The market was led by industries that tend to perform best when the economy is getting stronger - consumer-discretionary stocks, financials, and industrial companies.
Of the 10 categories of stocks in the S&P 500, the only one that lost considerable ground was utilities.
The economic news Thursday was good: The number of people seeking unemployment benefits plummeted last week to 352,000, the fewest since April 2008. The decline added to evidence that the job market is strengthening.
U.S. consumer prices were unchanged last month, a signal inflation is under control. In the housing market, a third straight increase in single-family home building in December was offset by a drop in apartment construction.
France and Spain also held successful bond auctions, easing concerns about the debt crisis in Europe.
Bank of America Corp. shares rose 2.35 percent, and those of Morgan Stanley rose 5.36 percent after reporting encouraging financial results. Bank of America returned to a profit in the last three months of 2011, while Morgan Stanley's loss was much less than forecast.
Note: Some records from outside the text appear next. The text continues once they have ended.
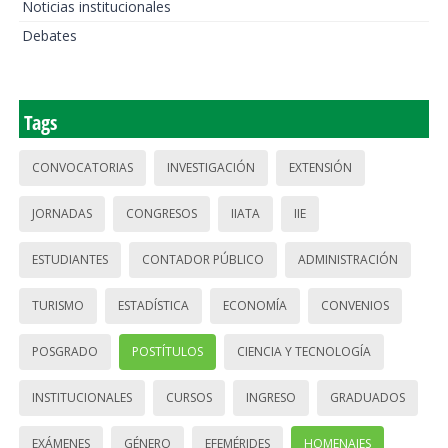
Noticias institucionales
Debates
Tags
CONVOCATORIAS
INVESTIGACIÓN
EXTENSIÓN
JORNADAS
CONGRESOS
IIATA
IIE
ESTUDIANTES
CONTADOR PÚBLICO
ADMINISTRACIÓN
TURISMO
ESTADÍSTICA
ECONOMÍA
CONVENIOS
POSGRADO
POSTÍTULOS
CIENCIA Y TECNOLOGÍA
INSTITUCIONALES
CURSOS
INGRESO
GRADUADOS
EXÁMENES
GÉNERO
EFEMÉRIDES
HOMENAJES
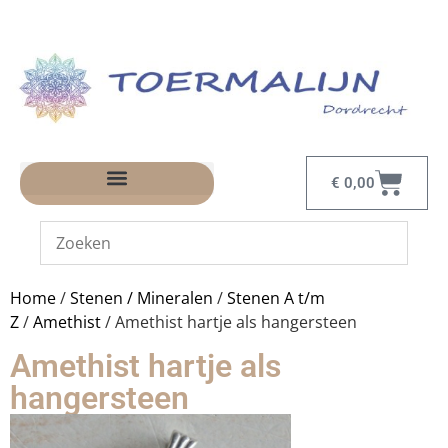
€
0,00
Home
/
Stenen / Mineralen
/
Stenen A t/m
Z
/
Amethist
/ Amethist hartje als hangersteen
Amethist hartje als
hangersteen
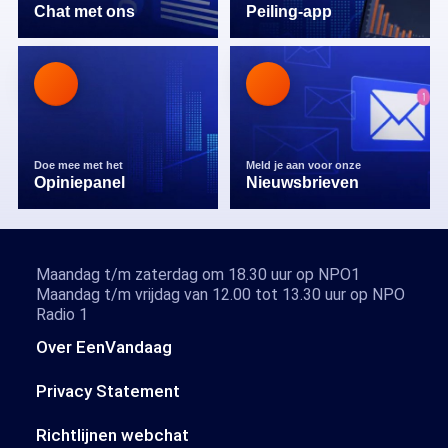
Chat met ons
Peiling-app
Doe mee met het
Meld je aan voor onze
Opiniepanel
Nieuwsbrieven
Maandag t/m zaterdag om 18.30 uur op NPO1
Maandag t/m vrijdag van 12.00 tot 13.30 uur op NPO
Radio 1
Over EenVandaag
Privacy Statement
Richtlijnen webchat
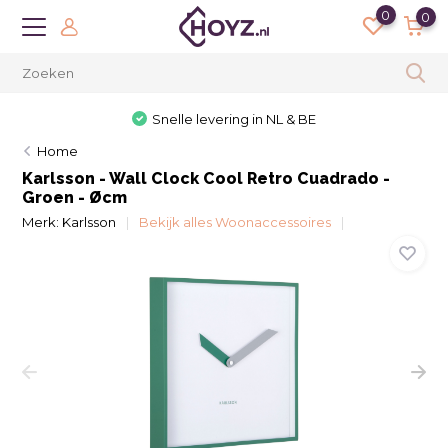
0
0
Snelle levering in NL & BE
Home
Karlsson - Wall Clock Cool Retro Cuadrado -
Groen - Øcm
Merk:
Karlsson
Bekijk alles Woonaccessoires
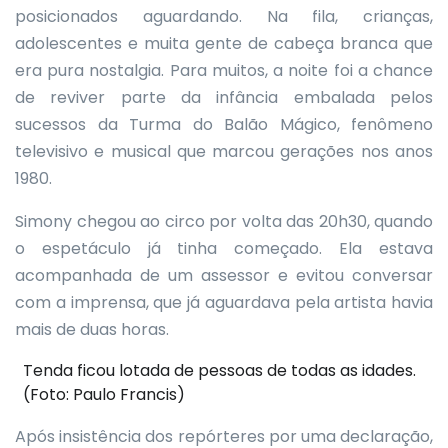
posicionados aguardando. Na fila, crianças,
adolescentes e muita gente de cabeça branca que
era pura nostalgia. Para muitos, a noite foi a chance
de reviver parte da infância embalada pelos
sucessos da Turma do Balão Mágico, fenômeno
televisivo e musical que marcou gerações nos anos
1980.
Simony chegou ao circo por volta das 20h30, quando
o espetáculo já tinha começado. Ela estava
acompanhada de um assessor e evitou conversar
com a imprensa, que já aguardava pela artista havia
mais de duas horas.
Tenda ficou lotada de pessoas de todas as idades.
(Foto: Paulo Francis)
Após insistência dos repórteres por uma declaração,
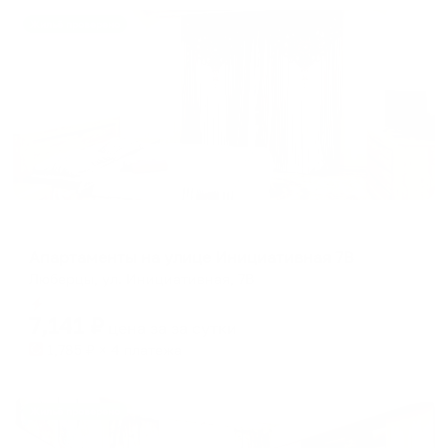
Жильё проверено
Апартаменты в разных районах города
Апартаменты на улице Инициативная 7В
Люберцы, ул. Инициативная, 7В
Мгновенное бронирование
7,141
₽
цена за
за сутки
1,785
₽ × 4 платежа
Жильё проверено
Renewable Energy Group Inc., the nation's largest producer of biodiesel, edged up 10 cents to $10.10 on its first day of trading. It was the first initial public offering of stock this year.
The Dow's gain for the day amounted to 0.36 percent. The S&P's came to 0.49 percent. The Nasdaq added 18.62 points, or 0.67 percent, to close at 2,788.33.
Among other stocks in the news:
Shares of eBay Inc., the online auction firm, rose 3.86 percent after it beat Wall Street earnings forecasts and gave a healthy outlook for the year.
Southwest Airlines Co. stock rose 3.10 percent after it said its fourth-quarter net income and revenue jumped. Southwest said it expected strong revenue in the first quarter, too, based on passenger-booking trends.
Shares of Johnson Controls Inc., a maker of auto parts and building equipment based in Milwaukee, fell 8.77 percent. Its profit and revenue fell short of Wall Street forecasts. It also cut its forecasts, blaming weaker auto production in Europe, a lower euro, and poor demand for batteries.